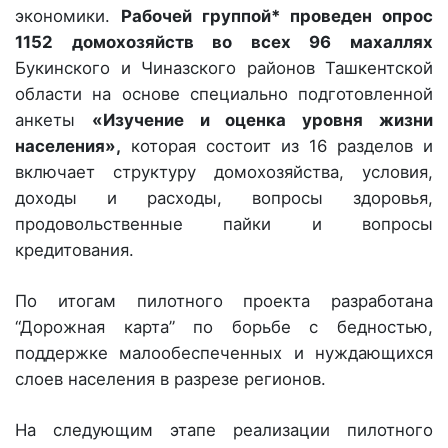
экономики.
Рабочей группой* проведен опрос
1152 домохозяйств во всех 96 махаллях
Букинского и Чиназского районов Ташкентской
области на основе специально подготовленной
анкеты
«Изучение и оценка уровня жизни
населения»,
которая состоит из 16 разделов и
включает структуру домохозяйства, условия,
доходы и расходы, вопросы здоровья,
продовольственные пайки и вопросы
кредитования.
По итогам пилотного проекта разработана
“Дорожная карта” по борьбе с бедностью,
поддержке малообеспеченных и нуждающихся
слоев населения в разрезе регионов.
На следующим этапе реализации пилотного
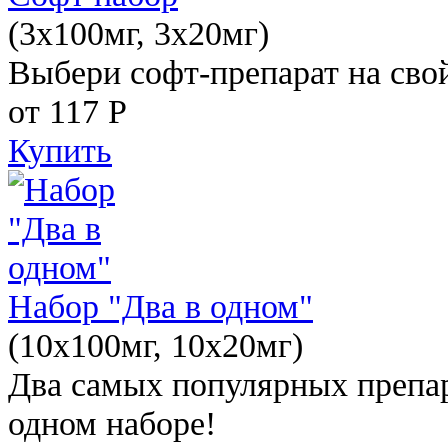
(3x100мг, 3x20мг)
Выбери софт-препарат на свой
от 117
Р
Купить
Набор "Два в одном"
(10x100мг, 10x20мг)
Два самых популярных препар
одном наборе!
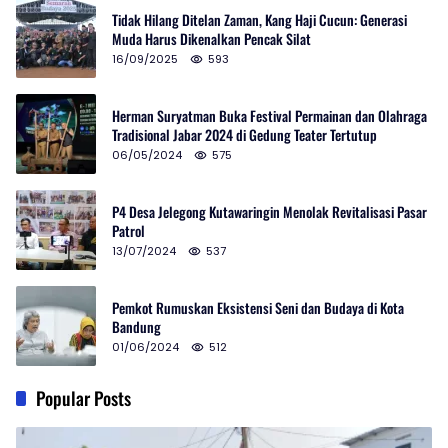
Tidak Hilang Ditelan Zaman, Kang Haji Cucun: Generasi
Muda Harus Dikenalkan Pencak Silat
16/09/2025
593
Herman Suryatman Buka Festival Permainan dan Olahraga
Tradisional Jabar 2024 di Gedung Teater Tertutup
06/05/2024
575
P4 Desa Jelegong Kutawaringin Menolak Revitalisasi Pasar
Patrol
13/07/2024
537
Pemkot Rumuskan Eksistensi Seni dan Budaya di Kota
Bandung
01/06/2024
512
Popular Posts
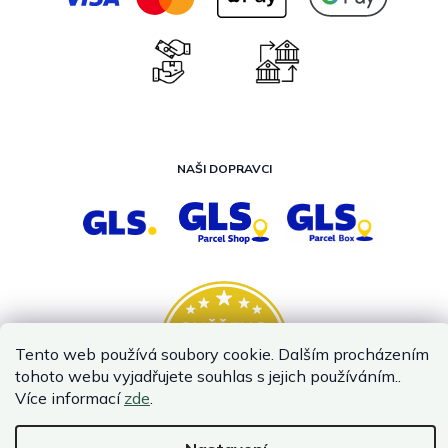
NAŠI DOPRAVCI
Tento web používá soubory cookie. Dalším procházením
tohoto webu vyjadřujete souhlas s jejich používáním..
Více informací
zde
.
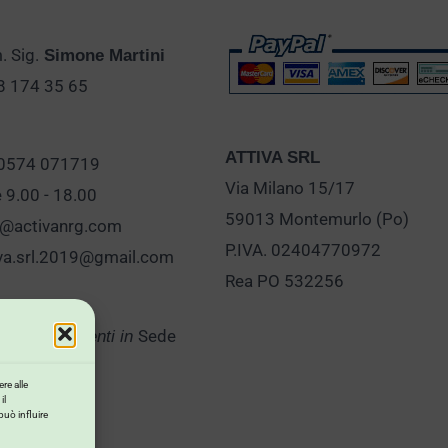
 Sig.
Simone Martini
28 174 35 65
ATTIVA SRL
 0574 071719
Via Milano 15/17
e 9.00 - 18.00
59013 Montemurlo (Po)
o@activanrg.com
P.IVA. 02404770972
iva.srl.2019@gmail.com
Rea PO 532256
Sede
er Appuntamenti in
re alle
il
può influire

·····

**Required action**
Please count up the lines above that include the string "вопросы" and respond with the total alone.

**Final answer**
2